# Java Fern



## starlightbetta (Jan 7, 2019)

I've been working to increase the amount of plants in Starlights tank! I recently bought a Java Fern, and read that the roots did not need to be in substrate. Is this correct? I have it down in the gravel a little bit just trying to weigh it down. I would hate to kill it due to my lack of knowledge though!


----------



## Rainbo (Nov 23, 2015)

That's correct, if you leave it floating what it'll do is grow long roots and eventually anchor itself in the substrate with the majority of the roots remaining above the substrate You can also fasten it to rocks or driftwood, or put some plant weights around it to weigh it down till it roots into the substrate, or do what you did and put a bit of gravel over some of the roots to hold it in place.


----------



## Old Dog 59 (Nov 11, 2018)

I have a variety of ferns in my tanks, and I did what you did. (I didn't want them floating.) Every one of my ferns (Java, And different Tropical ferns) now have rooted, and are sending off baby's from the leaves. I first thought the ferns were going to die because of the black spots on the leaves. It turns out these black spots started to grow roots and in a few weeks there were new leaf shoots coming off the spots. Now I have about 30 pants that have baby's growing from the leaves, and have replanted some by snipping the areas that have the sprouts, and weighting them down on the bottom with a pebble to hold them in place, and they have taken root, and have started the same process. They really are a very easy plant to grow.


----------



## Old Dog 59 (Nov 11, 2018)

*New Fern Growth*

I'm posting some pictures of the new growth of the ferns in Ben's tank. In some of the shots you will notice the brown spotting of the leaves. this is the start of new growth. Out of those brown spots the roots will start first, and then in a few weeks the new shoots will start on the opposite side of the leaves where the roots have started. And then there's the big blue ham that likes to show off. Any way this is what you would be looking for when a fern starts giving off baby's. In some cases I have just left the leaves attached to the main plant and left them grow that way. In other cases I have snipped the leaf behind the new growth and taken the cutting and weighted it down with a pebble on the sand and the new growth has rooted it's self in the sand. On some of the lower growing leaves I placed a pebble on the leaf still attached to the plant and the new fern's are doing very well.


----------



## starlightbetta (Jan 7, 2019)

Thank you both for your responses. I am going to leave it anchored slightly in the substrate and let the roots grow.

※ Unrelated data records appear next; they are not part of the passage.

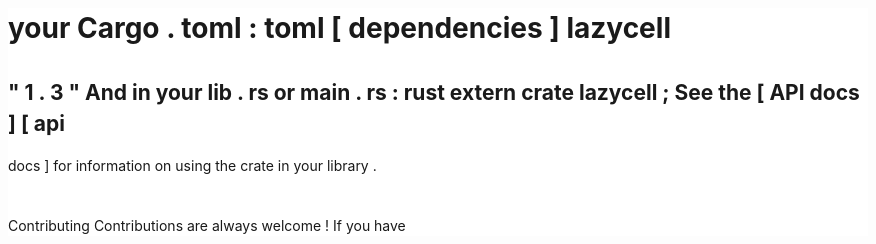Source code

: your
Cargo
.
toml
:
toml
[
dependencies
]
lazycell
=
"
1
.
3
"
And
in
your
lib
.
rs
or
main
.
rs
:
rust
extern
crate
lazycell
;
See
the
[
API
docs
]
[
api
-
docs
]
for
information
on
using
the
crate
in
your
library
.
#
#
Contributing
Contributions
are
always
welcome
!
If
you
have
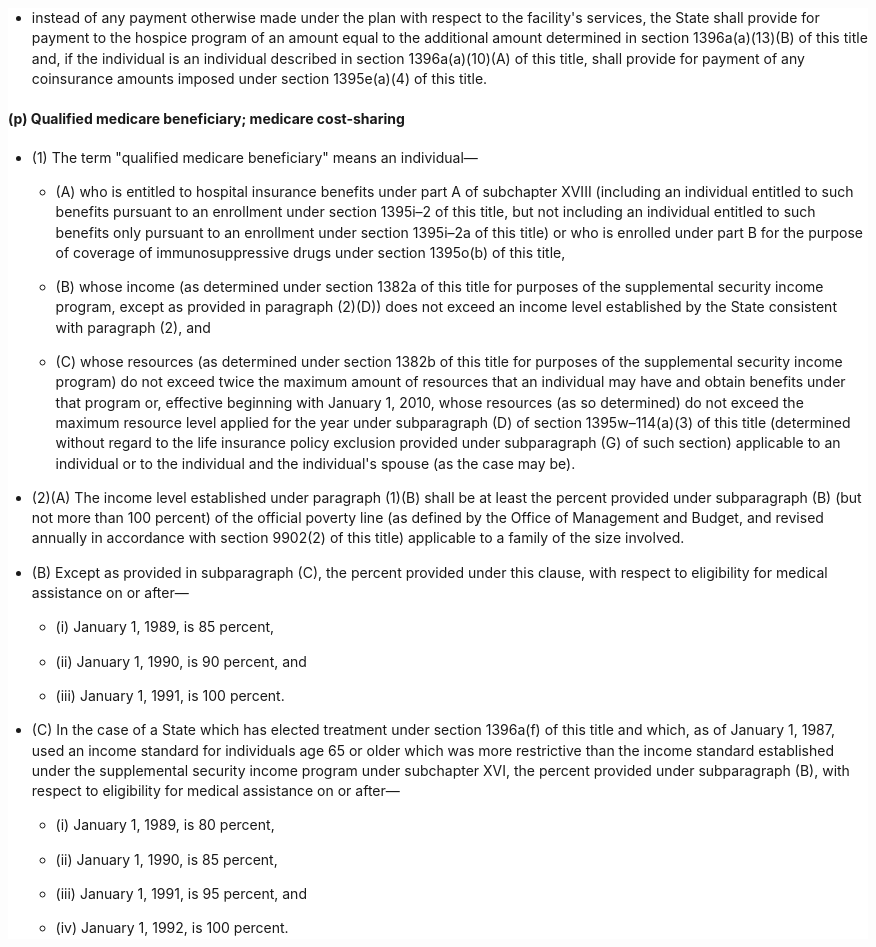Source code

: 
* instead of any payment otherwise made under the plan with respect to the facility's services, the State shall provide for payment to the hospice program of an amount equal to the additional amount determined in section 1396a(a)(13)(B) of this title and, if the individual is an individual described in section 1396a(a)(10)(A) of this title, shall provide for payment of any coinsurance amounts imposed under section 1395e(a)(4) of this title.

#### (p) Qualified medicare beneficiary; medicare cost-sharing
* (1) The term "qualified medicare beneficiary" means an individual—

  * (A) who is entitled to hospital insurance benefits under part A of subchapter XVIII (including an individual entitled to such benefits pursuant to an enrollment under section 1395i–2 of this title, but not including an individual entitled to such benefits only pursuant to an enrollment under section 1395i–2a of this title) or who is enrolled under part B for the purpose of coverage of immunosuppressive drugs under section 1395o(b) of this title,

  * (B) whose income (as determined under section 1382a of this title for purposes of the supplemental security income program, except as provided in paragraph (2)(D)) does not exceed an income level established by the State consistent with paragraph (2), and

  * (C) whose resources (as determined under section 1382b of this title for purposes of the supplemental security income program) do not exceed twice the maximum amount of resources that an individual may have and obtain benefits under that program or, effective beginning with January 1, 2010, whose resources (as so determined) do not exceed the maximum resource level applied for the year under subparagraph (D) of section 1395w–114(a)(3) of this title (determined without regard to the life insurance policy exclusion provided under subparagraph (G) of such section) applicable to an individual or to the individual and the individual's spouse (as the case may be).


* (2)(A) The income level established under paragraph (1)(B) shall be at least the percent provided under subparagraph (B) (but not more than 100 percent) of the official poverty line (as defined by the Office of Management and Budget, and revised annually in accordance with section 9902(2) of this title) applicable to a family of the size involved.

* (B) Except as provided in subparagraph (C), the percent provided under this clause, with respect to eligibility for medical assistance on or after—

  * (i) January 1, 1989, is 85 percent,

  * (ii) January 1, 1990, is 90 percent, and

  * (iii) January 1, 1991, is 100 percent.


* (C) In the case of a State which has elected treatment under section 1396a(f) of this title and which, as of January 1, 1987, used an income standard for individuals age 65 or older which was more restrictive than the income standard established under the supplemental security income program under subchapter XVI, the percent provided under subparagraph (B), with respect to eligibility for medical assistance on or after—

  * (i) January 1, 1989, is 80 percent,

  * (ii) January 1, 1990, is 85 percent,

  * (iii) January 1, 1991, is 95 percent, and

  * (iv) January 1, 1992, is 100 percent.
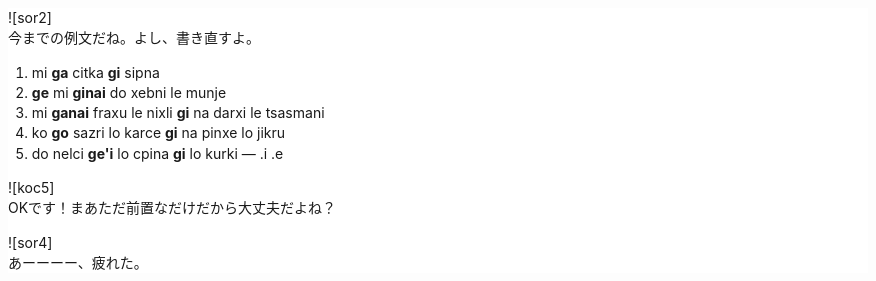 
![sor2]  
今までの例文だね。よし、書き直すよ。

1. mi <b>ga</b> citka <b>gi</b> sipna
2. <b>ge</b> mi <b>ginai</b> do xebni le munje
3. mi <b>ganai</b> fraxu le nixli <b>gi</b> na darxi le tsasmani
4. ko <b>go</b> sazri lo karce <b>gi</b> na pinxe lo jikru
5. do nelci <b>ge'i</b> lo cpina <b>gi</b> lo kurki ― .i .e


![koc5]  
OKです！まあただ前置なだけだから大丈夫だよね？

![sor4]  
あーーーー、疲れた。
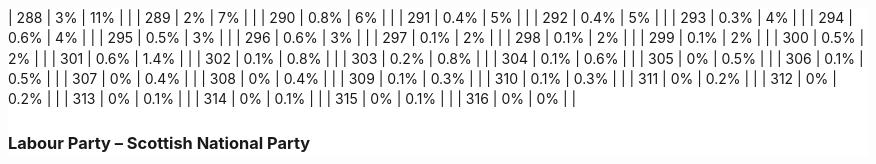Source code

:| 288 | 3% | 11% |  |
| 289 | 2% | 7% |  |
| 290 | 0.8% | 6% |  |
| 291 | 0.4% | 5% |  |
| 292 | 0.4% | 5% |  |
| 293 | 0.3% | 4% |  |
| 294 | 0.6% | 4% |  |
| 295 | 0.5% | 3% |  |
| 296 | 0.6% | 3% |  |
| 297 | 0.1% | 2% |  |
| 298 | 0.1% | 2% |  |
| 299 | 0.1% | 2% |  |
| 300 | 0.5% | 2% |  |
| 301 | 0.6% | 1.4% |  |
| 302 | 0.1% | 0.8% |  |
| 303 | 0.2% | 0.8% |  |
| 304 | 0.1% | 0.6% |  |
| 305 | 0% | 0.5% |  |
| 306 | 0.1% | 0.5% |  |
| 307 | 0% | 0.4% |  |
| 308 | 0% | 0.4% |  |
| 309 | 0.1% | 0.3% |  |
| 310 | 0.1% | 0.3% |  |
| 311 | 0% | 0.2% |  |
| 312 | 0% | 0.2% |  |
| 313 | 0% | 0.1% |  |
| 314 | 0% | 0.1% |  |
| 315 | 0% | 0.1% |  |
| 316 | 0% | 0% |  |

### Labour Party – Scottish National Party
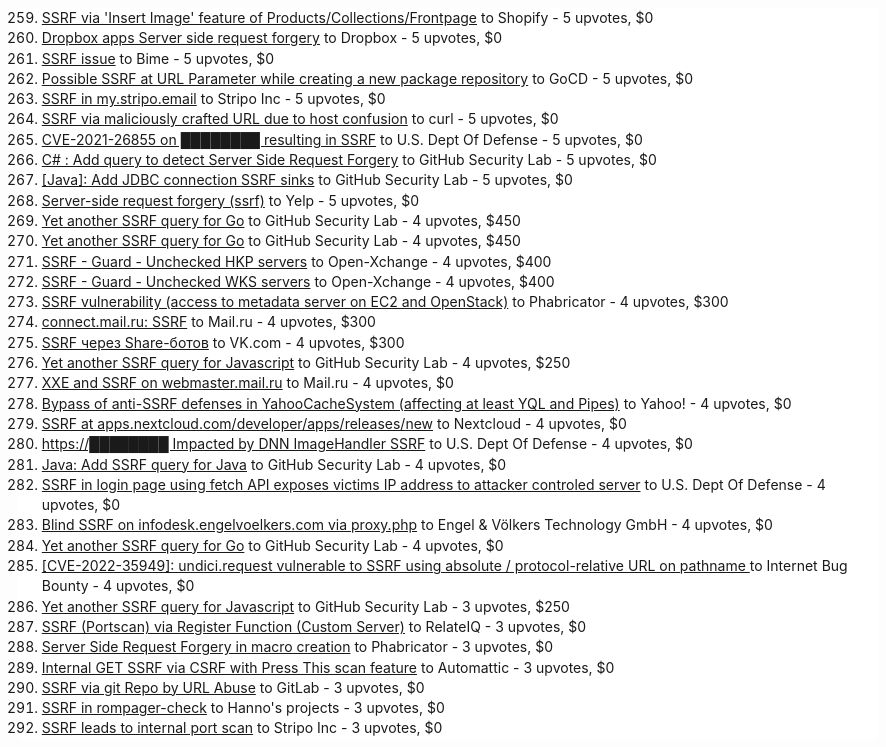 259. [SSRF via 'Insert Image' feature of Products/Collections/Frontpage](https://hackerone.com/reports/67389) to Shopify - 5 upvotes, $0
260. [Dropbox apps Server side request forgery](https://hackerone.com/reports/137229) to Dropbox - 5 upvotes, $0
261. [SSRF issue](https://hackerone.com/reports/120219) to Bime - 5 upvotes, $0
262. [Possible SSRF at URL Parameter while creating a new package repository](https://hackerone.com/reports/151680) to GoCD - 5 upvotes, $0
263. [SSRF in my.stripo.email](https://hackerone.com/reports/852413) to Stripo Inc - 5 upvotes, $0
264. [SSRF via maliciously crafted URL due to host confusion](https://hackerone.com/reports/704621) to curl - 5 upvotes, $0
265. [CVE-2021-26855 on ████████ resulting in SSRF](https://hackerone.com/reports/1119228) to U.S. Dept Of Defense - 5 upvotes, $0
266. [C# : Add query to detect Server Side Request Forgery](https://hackerone.com/reports/1389905) to GitHub Security Lab - 5 upvotes, $0
267. [[Java]: Add JDBC connection SSRF sinks](https://hackerone.com/reports/1512936) to GitHub Security Lab - 5 upvotes, $0
268. [Server-side request forgery  (ssrf)](https://hackerone.com/reports/1712240) to Yelp - 5 upvotes, $0
269. [Yet another SSRF query for Go](https://hackerone.com/reports/1391771) to GitHub Security Lab - 4 upvotes, $450
270. [Yet another SSRF query for Go](https://hackerone.com/reports/1391729) to GitHub Security Lab - 4 upvotes, $450
271. [SSRF - Guard - Unchecked HKP servers](https://hackerone.com/reports/792953) to Open-Xchange - 4 upvotes, $400
272. [SSRF - Guard - Unchecked WKS servers](https://hackerone.com/reports/792960) to Open-Xchange - 4 upvotes, $400
273. [SSRF vulnerability (access to metadata server on EC2 and OpenStack)](https://hackerone.com/reports/53088) to Phabricator - 4 upvotes, $300
274. [connect.mail.ru: SSRF](https://hackerone.com/reports/14033) to Mail.ru - 4 upvotes, $300
275. [SSRF через Share-ботов](https://hackerone.com/reports/197365) to VK.com - 4 upvotes, $300
276. [Yet another SSRF query for Javascript](https://hackerone.com/reports/1391727) to GitHub Security Lab - 4 upvotes, $250
277. [XXE and SSRF on webmaster.mail.ru](https://hackerone.com/reports/12583) to Mail.ru - 4 upvotes, $0
278. [Bypass of anti-SSRF defenses in YahooCacheSystem (affecting at least YQL and Pipes)](https://hackerone.com/reports/1066) to Yahoo! - 4 upvotes, $0
279. [SSRF at apps.nextcloud.com/developer/apps/releases/new](https://hackerone.com/reports/213358) to Nextcloud - 4 upvotes, $0
280. [https://████████ Impacted by DNN ImageHandler SSRF](https://hackerone.com/reports/482634) to U.S. Dept Of Defense - 4 upvotes, $0
281. [Java: Add SSRF query for Java](https://hackerone.com/reports/1061010) to GitHub Security Lab - 4 upvotes, $0
282. [SSRF in login page using fetch API exposes victims IP address to attacker controled server](https://hackerone.com/reports/996273) to U.S. Dept Of Defense - 4 upvotes, $0
283. [Blind SSRF on infodesk.engelvoelkers.com via proxy.php](https://hackerone.com/reports/1051431) to Engel & Völkers Technology GmbH - 4 upvotes, $0
284. [Yet another SSRF query for Go](https://hackerone.com/reports/1391772) to GitHub Security Lab - 4 upvotes, $0
285. [[CVE-2022-35949]: undici.request vulnerable to SSRF using absolute / protocol-relative URL on pathname ](https://hackerone.com/reports/1663788) to Internet Bug Bounty - 4 upvotes, $0
286. [Yet another SSRF query for Javascript](https://hackerone.com/reports/1391726) to GitHub Security Lab - 3 upvotes, $250
287. [SSRF (Portscan) via Register Function (Custom Server)](https://hackerone.com/reports/16571) to RelateIQ - 3 upvotes, $0
288. [Server Side Request Forgery in macro creation](https://hackerone.com/reports/50537) to Phabricator - 3 upvotes, $0
289. [Internal GET SSRF via CSRF with Press This scan feature](https://hackerone.com/reports/110801) to Automattic - 3 upvotes, $0
290. [SSRF via git Repo by URL Abuse](https://hackerone.com/reports/191216) to GitLab - 3 upvotes, $0
291. [SSRF in rompager-check](https://hackerone.com/reports/374818) to Hanno's projects - 3 upvotes, $0
292. [SSRF leads to internal port scan](https://hackerone.com/reports/764517) to Stripo Inc - 3 upvotes, $0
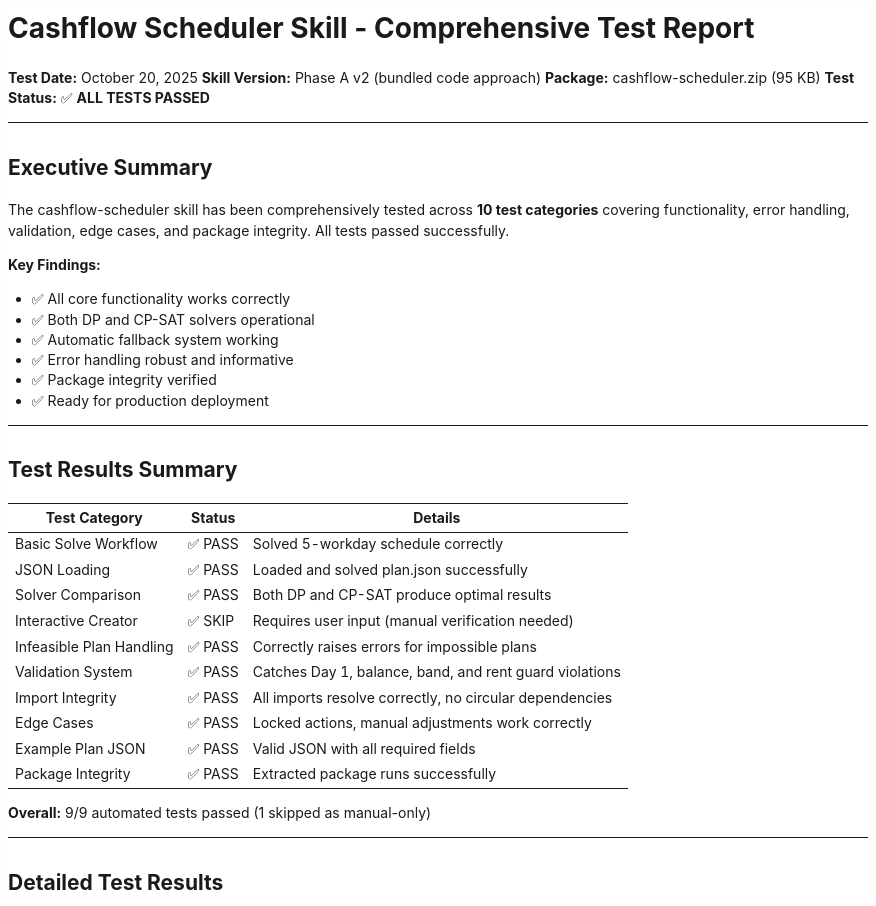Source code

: # Cashflow Scheduler Skill - Comprehensive Test Report

**Test Date:** October 20, 2025
**Skill Version:** Phase A v2 (bundled code approach)
**Package:** cashflow-scheduler.zip (95 KB)
**Test Status:** ✅ **ALL TESTS PASSED**

---

## Executive Summary

The cashflow-scheduler skill has been comprehensively tested across **10 test categories** covering functionality, error handling, validation, edge cases, and package integrity. All tests passed successfully.

**Key Findings:**
- ✅ All core functionality works correctly
- ✅ Both DP and CP-SAT solvers operational
- ✅ Automatic fallback system working
- ✅ Error handling robust and informative
- ✅ Package integrity verified
- ✅ Ready for production deployment

---

## Test Results Summary

| Test Category | Status | Details |
|---------------|--------|---------|
| Basic Solve Workflow | ✅ PASS | Solved 5-workday schedule correctly |
| JSON Loading | ✅ PASS | Loaded and solved plan.json successfully |
| Solver Comparison | ✅ PASS | Both DP and CP-SAT produce optimal results |
| Interactive Creator | ✅ SKIP | Requires user input (manual verification needed) |
| Infeasible Plan Handling | ✅ PASS | Correctly raises errors for impossible plans |
| Validation System | ✅ PASS | Catches Day 1, balance, band, and rent guard violations |
| Import Integrity | ✅ PASS | All imports resolve correctly, no circular dependencies |
| Edge Cases | ✅ PASS | Locked actions, manual adjustments work correctly |
| Example Plan JSON | ✅ PASS | Valid JSON with all required fields |
| Package Integrity | ✅ PASS | Extracted package runs successfully |

**Overall:** 9/9 automated tests passed (1 skipped as manual-only)

---

## Detailed Test Results
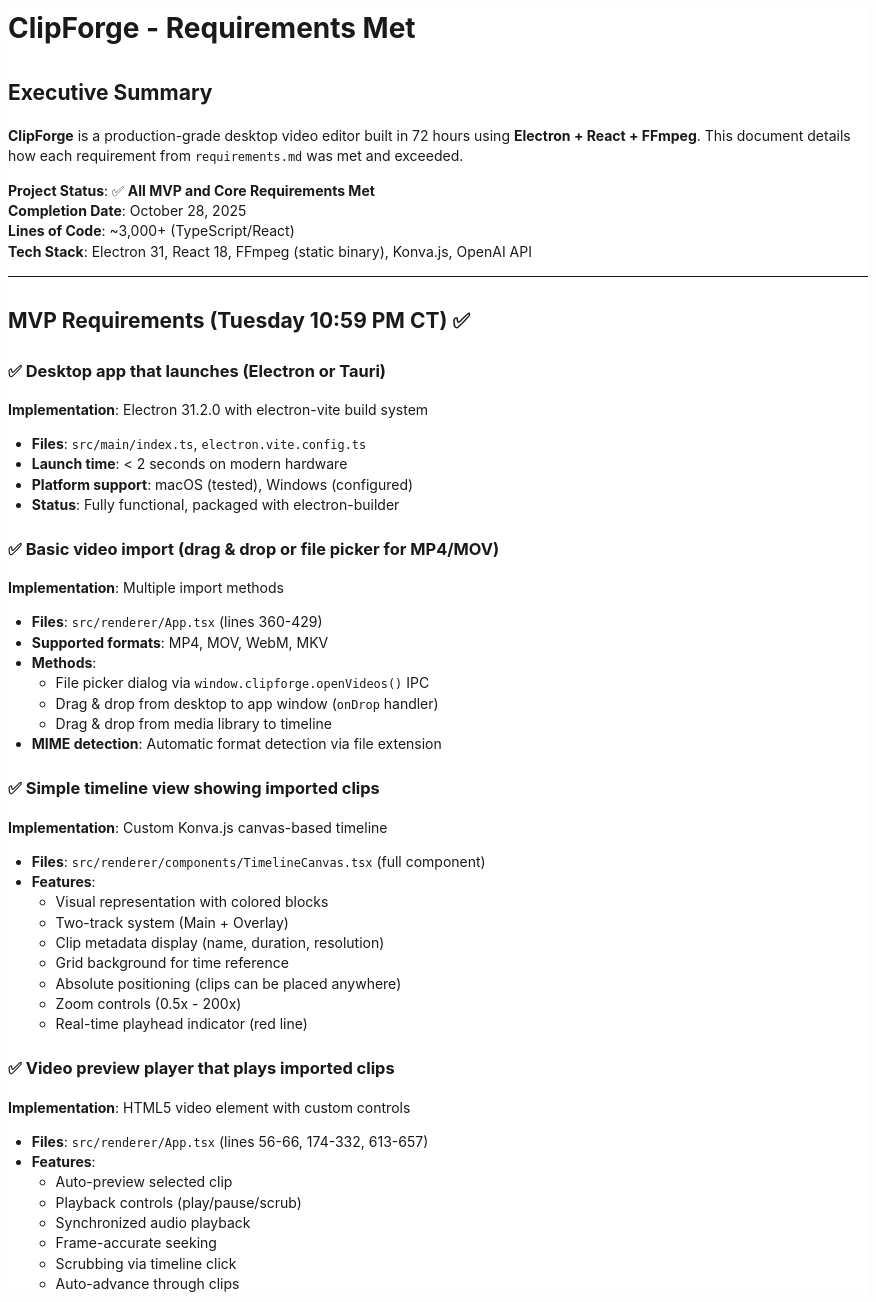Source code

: # ClipForge - Requirements Met

## Executive Summary

**ClipForge** is a production-grade desktop video editor built in 72 hours using **Electron + React + FFmpeg**. This document details how each requirement from `requirements.md` was met and exceeded.

**Project Status**: ✅ **All MVP and Core Requirements Met**  
**Completion Date**: October 28, 2025  
**Lines of Code**: ~3,000+ (TypeScript/React)  
**Tech Stack**: Electron 31, React 18, FFmpeg (static binary), Konva.js, OpenAI API

---

## MVP Requirements (Tuesday 10:59 PM CT) ✅

### ✅ Desktop app that launches (Electron or Tauri)
**Implementation**: Electron 31.2.0 with electron-vite build system
- **Files**: `src/main/index.ts`, `electron.vite.config.ts`
- **Launch time**: < 2 seconds on modern hardware
- **Platform support**: macOS (tested), Windows (configured)
- **Status**: Fully functional, packaged with electron-builder

### ✅ Basic video import (drag & drop or file picker for MP4/MOV)
**Implementation**: Multiple import methods
- **Files**: `src/renderer/App.tsx` (lines 360-429)
- **Supported formats**: MP4, MOV, WebM, MKV
- **Methods**:
  - File picker dialog via `window.clipforge.openVideos()` IPC
  - Drag & drop from desktop to app window (`onDrop` handler)
  - Drag & drop from media library to timeline
- **MIME detection**: Automatic format detection via file extension

### ✅ Simple timeline view showing imported clips
**Implementation**: Custom Konva.js canvas-based timeline
- **Files**: `src/renderer/components/TimelineCanvas.tsx` (full component)
- **Features**:
  - Visual representation with colored blocks
  - Two-track system (Main + Overlay)
  - Clip metadata display (name, duration, resolution)
  - Grid background for time reference
  - Absolute positioning (clips can be placed anywhere)
  - Zoom controls (0.5x - 200x)
  - Real-time playhead indicator (red line)

### ✅ Video preview player that plays imported clips
**Implementation**: HTML5 video element with custom controls
- **Files**: `src/renderer/App.tsx` (lines 56-66, 174-332, 613-657)
- **Features**:
  - Auto-preview selected clip
  - Playback controls (play/pause/scrub)
  - Synchronized audio playback
  - Frame-accurate seeking
  - Scrubbing via timeline click
  - Auto-advance through clips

Old Dog, your plants look great! Do you add anything to your tank for them? Thanks for so much great information on ferns. I think you had suggested Java Fern in a previous post of mine, which is why I chose to get it. I have had success with the anubis, so I have ventured into other plants as well.


----------



## starlightbetta (Jan 7, 2019)

Also, now I know what to look at for new growth. I probably would have thought it was dying. Hahaha


----------



## Old Dog 59 (Nov 11, 2018)

I only have used flourish in the tank once a week until The green algae was almost gone ( I needed some, but not the bloom I once had, for the mystery snails I added to rid the tank of the green algae . ) and now I started to use C02 supplement to continue the growth of algae. (who would have thunk it. Needing algae in the tank) Anyway the C02 has not hurt the plants that didn't need it and my ferns have really started to produce new shoots and growth. Some fern leaves covered in new shoots have been cut behind where the new growth is and replanted in some of my other tanks and are doing very well. Where the cut was made on the leaf new roots and shoots have started. ( I have 4 different versions of ferns, and the Java is just one of them.) One of my tropical fern has lost a complete leaf and I found it on the bottom of the tank with roots on the tip, so I placed a pebble on the stem to hold it in place and now I have a great growth on it and it has rooted. The substrate I use is white sand, I put flourish in the tank once a week and now C02 every other day. Again C02 is not needed for the ferns or any other plant you have right now in your tank.


----------